The average annual cost of heating an uncovered pool to 80 degrees in Phoenix is $875, according to the U.S. Department of Energy. Add a cover, and that cost plunges to $85. That’s because evaporation causes 70 percent of a pool’s energy loss. “Evaporation loss can be significant in a hot, dry climate, and our desert surrounds create a lot of airborne dirt that ends up in the pool,” notes Kim Elliott, program representative at Salt River Project, an Arizona utilities company.

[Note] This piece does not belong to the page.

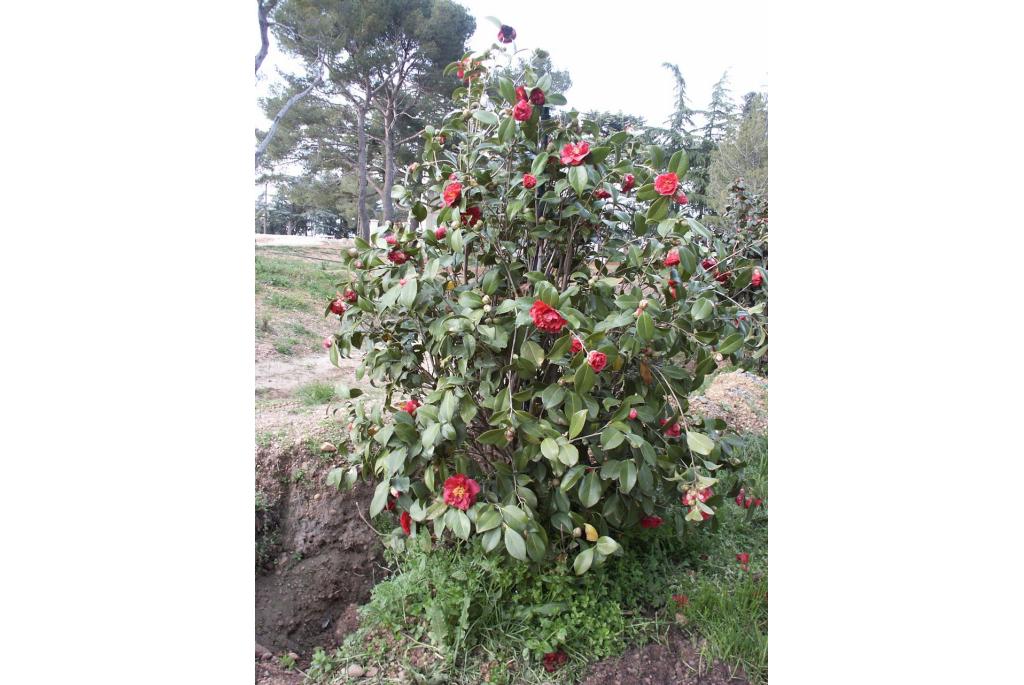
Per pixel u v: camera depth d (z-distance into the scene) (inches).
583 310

Covering your pool reduces energy waste, water consumption, chemical use, and cleaning time. It also adds an extra layer of safety to prevent children or animals from drowning. The Department of Energy recommends either bubble (a.k.a. solar) or vinyl covers. Bubble covers are reasonably priced and transparent, so they naturally warm your pool, but they wear out quickly in sun-drenched areas. Vinyl covers are more expensive, but they last longer and reduce solar energy absorption by 20 to 40 percent, so they may be preferable in hotter locales.
Don’t forget to cover your equipment. “Pool owners can add years of life to pumps, valves, and filters by shading them since most components are plastic or fiberglass, which degrades in UV light,” Elliott adds.